Psalm 36:10-12 – Oh, continue your steadfast love to those who know you, and your righteousness to the upright of heart! Let not the foot of arrogance come upon me, nor the hand of the wicked drive me away. There the evildoers lie fallen; they are thrust down, unable to rise.
This prayer is for those who know God. Even though we know God and we experience His love and grace and mercy and all the blessings that flow from Him, we need a continuing flow of it from His river of delights.
To go back to the argument with my wife, it is when I stop seeking God that I fall into wickedness. We will never be fully sanctified until we are with Jesus face to face. Until that point we need to constantly be seeking God’s righteousness. We don’t just want to see God for an outward behavior but for an inner heart change.
That is the struggle of the modern day Christian.
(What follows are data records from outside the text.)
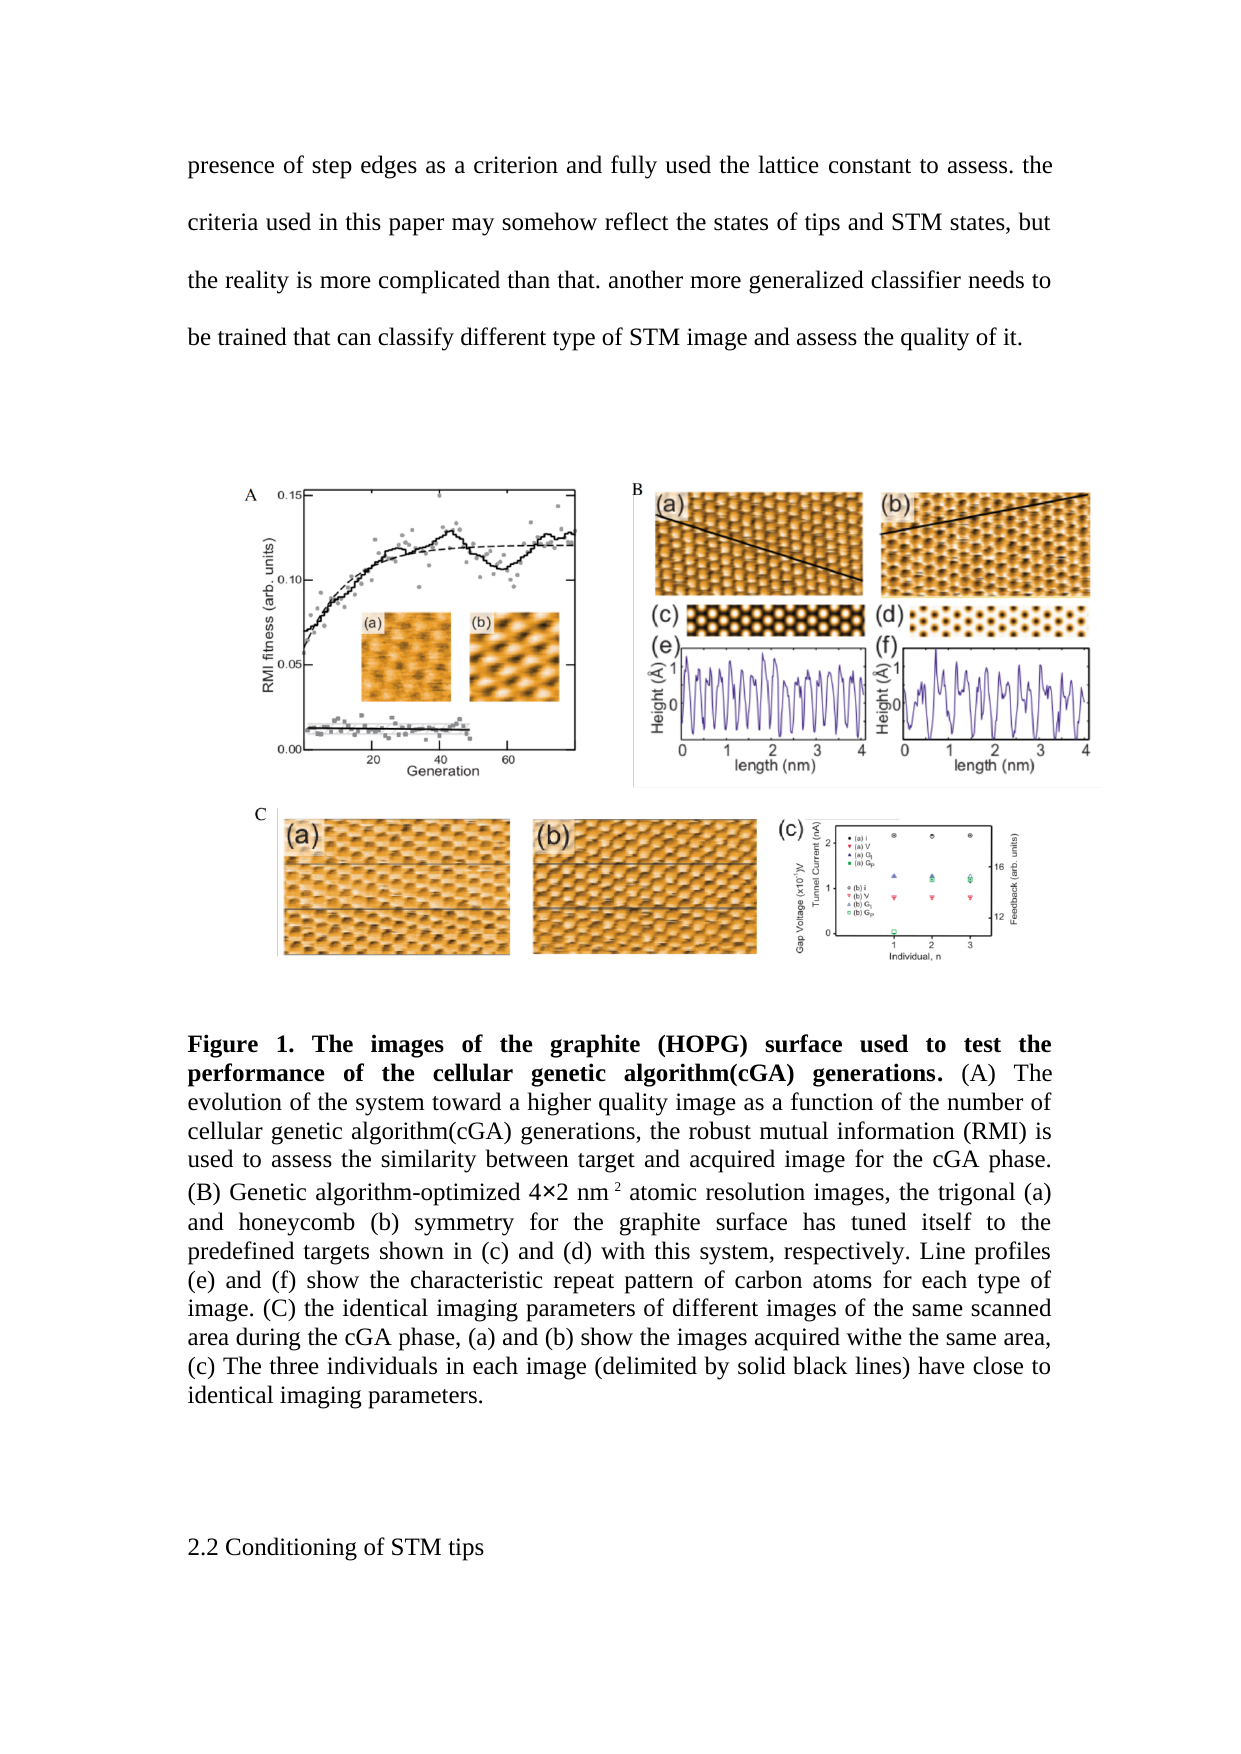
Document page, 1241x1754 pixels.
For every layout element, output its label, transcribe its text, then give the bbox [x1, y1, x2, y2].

list Conditioning of STM tips [187, 1532, 1053, 1561]
text Figure 1. The images of the graphite (HOPG) surface used to test the performance of the cellular genetic algorithm(cGA) generations. (A) The evolution of the system toward a higher quality image as a function of the number of cellular genetic algorithm(cGA) generations, the robust mutual information (RMI) is used to assess the similarity between target and acquired image for the cGA phase. (B) Genetic algorithm-optimized 4×2 nm 2 atomic resolution images, the trigonal (a) and honeycomb (b) symmetry for the graphite surface has tuned itself to the predefined targets shown in (c) and (d) with this system, respectively. Line profiles (e) and (f) show the characteristic repeat pattern of carbon atoms for each type of image. (C) the identical imaging parameters of different images of the same scanned area during the cGA phase, (a) and (b) show the images acquired withe the same area, (c) The three individuals in each image (delimited by solid black lines) have close to identical imaging parameters. [187, 1029, 1053, 1408]
picture [237, 475, 1103, 967]
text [187, 150, 1053, 351]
We sin so we seek God’s righteousness. When we do well enough to act good enough we stop seeking God and therefore we fall back into sin as it flatters us again.
If we stay on that cycle, we find our lives, our relationships, and our thoughts become tainted by the world because we can rely on our own righteousness for only so long. We need to rely solely on Christ to change our hearts and minds.
When you find yourself struggling with something, look inwardly first to determine if you are stuck in sin before you allow sin to flatter you and deceive you.